I find myself surprisingly light-hearted about it. I truly don't think this reveals some secret disgruntlement with either institution. I think it's clear that our community was worried about the economy, and is hunkering down.
It's also clear that when you lose by 7,000 votes, there isn't much you could have done that would have won. The community has spoken.
But I have two other thoughts.
First, here's a bit of very good news. I have witnessed the birth of several new civic leaders, most of them folks who had never participated in the political process much before, but revealed themselves to be tireless organizers, and passionate and articulate speakers on our behalf. It was more than a privilege to work with them; it was a revelation.
Second, it's worth noting that in a few communities in Colorado, despite the economy, some public sector funding measures did pass. So it's not just the economy at work here. It is also the culture of Douglas County. And in brief, this remains one of the anti-tax centers of the state.
So I've got some choices: accept it, find another community, or stay and work to change this one. My son's in high school, so that's at least three more years. Why not have some fun?

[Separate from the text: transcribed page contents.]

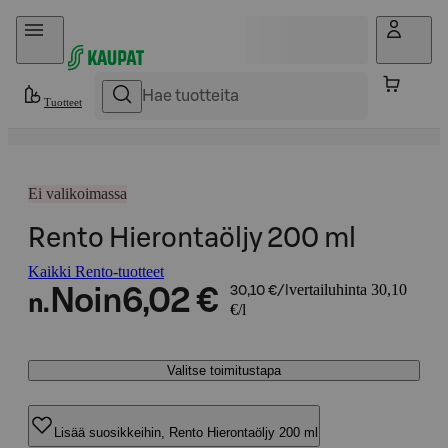
Hyppää sisältöön
Tuotteet
Ei valikoimassa
Rento Hierontaöljy 200 ml
Kaikki Rento-tuotteet
vertailuhinta 30,10
Noin
6,02 €
30,10 €/l
n.
€/l
Valitse toimitustapa
Lisää suosikkeihin, Rento Hierontaöljy 200 ml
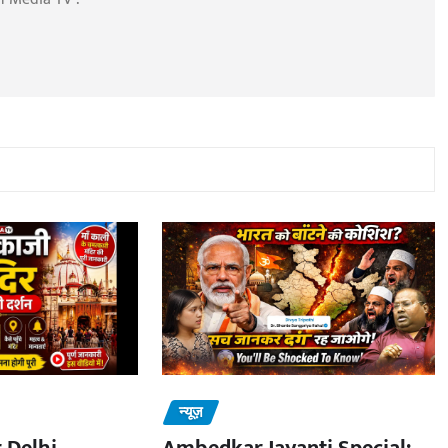
न्यूज़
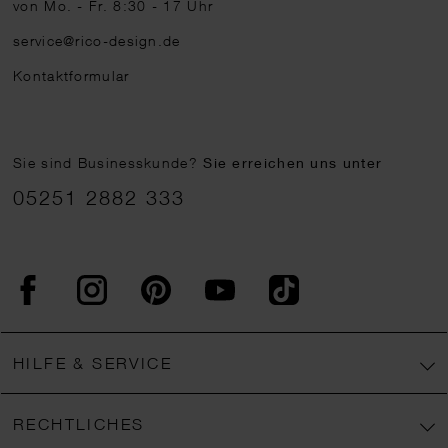
von Mo. - Fr. 8:30 - 17 Uhr
service@rico-design.de
Kontaktformular
Sie sind Businesskunde?
Sie erreichen uns unter
05251 2882 333
Facebook
Instagram
Pinterest
YouTube
TikTok
HILFE & SERVICE
RECHTLICHES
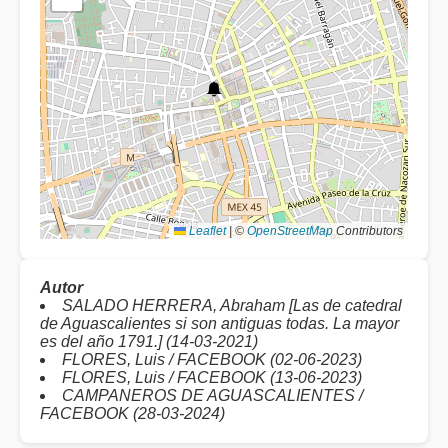
Leaflet
|
©
OpenStreetMap
Contributors
Autor
SALADO HERRERA, Abraham [Las de catedral
de Aguascalientes si son antiguas todas. La mayor
es del año 1791.] (14-03-2021)
FLORES, Luis / FACEBOOK (02-06-2023)
FLORES, Luis / FACEBOOK (13-06-2023)
CAMPANEROS DE AGUASCALIENTES /
FACEBOOK (28-03-2024)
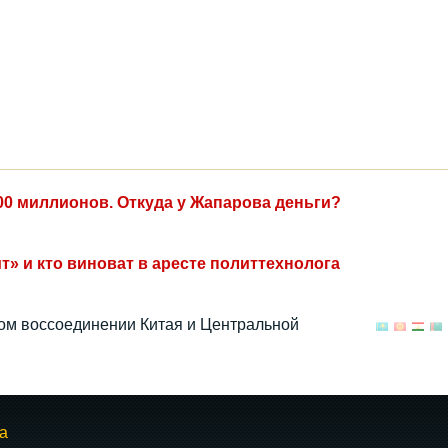
00 миллионов. Откуда у Жапарова деньги?
т» и кто виноват в аресте политтехнолога
ном воссоединении Китая и Центральной
а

I've written before about OCLC's "From Awareness to Funding" report; it nailed a lot of things. My library is one of the most heavily used in the nation. We know how to grow that. But we have never -- except around this past couple of years of elections -- focused on demonstrating our value.
Meanwhile, some of the so-called "conservative" voices in our county hammer away on a series of messages: taxes are by definition bad, government is by definition incompetent and not to be trusted, free market capitalism can do no wrong, etc..
Now that the election is over, I find myself feeling liberated. I want to tackle these attitudes, these premises, head on. Because I believe that they are (a) false and (b) truly destructive to our communities.
Obama's election represents a clear repudiation of the policies, foreign and domestic, that led us into so many failures. What most folks haven't yet worked out is that those policies were based on precisely the premises that they still consider axiomatic: e.g. "tax burden." I heard Bob Schaefer (who lost to Udall) say on the radio, "Republicans aren't wrong about these issues." But oh yes they are. The evidence is all around us.
Ideas are powerful. They have consequences. And if the consequences suck, then you need new ideas. You need to change your mind.
So my library needs to revamp its publicity and marketing messages to strengthen our community's understanding of just what we contribute. We need to emphasize not just use, but value -- and all year long, not just when we're going to the voters for more money.
We need to raise up advocates for our value within the organization, and recruit and deploy outside advocates.
Finally, we need to call out and clarify the ideas that lead to stronger communities, and directly confront the premises that erode our communities.
I think it sounds like fun.
So we'll launch a new planning process next year to re-imagine our library from the ground up, to live within our means until we have a new and more compelling story to tell our community. That sounds like fun, too. As I told my staff, a yes vote would have meant that we were the number one library in the county in two years. We will still do that; it will just be a little harder and take a little longer.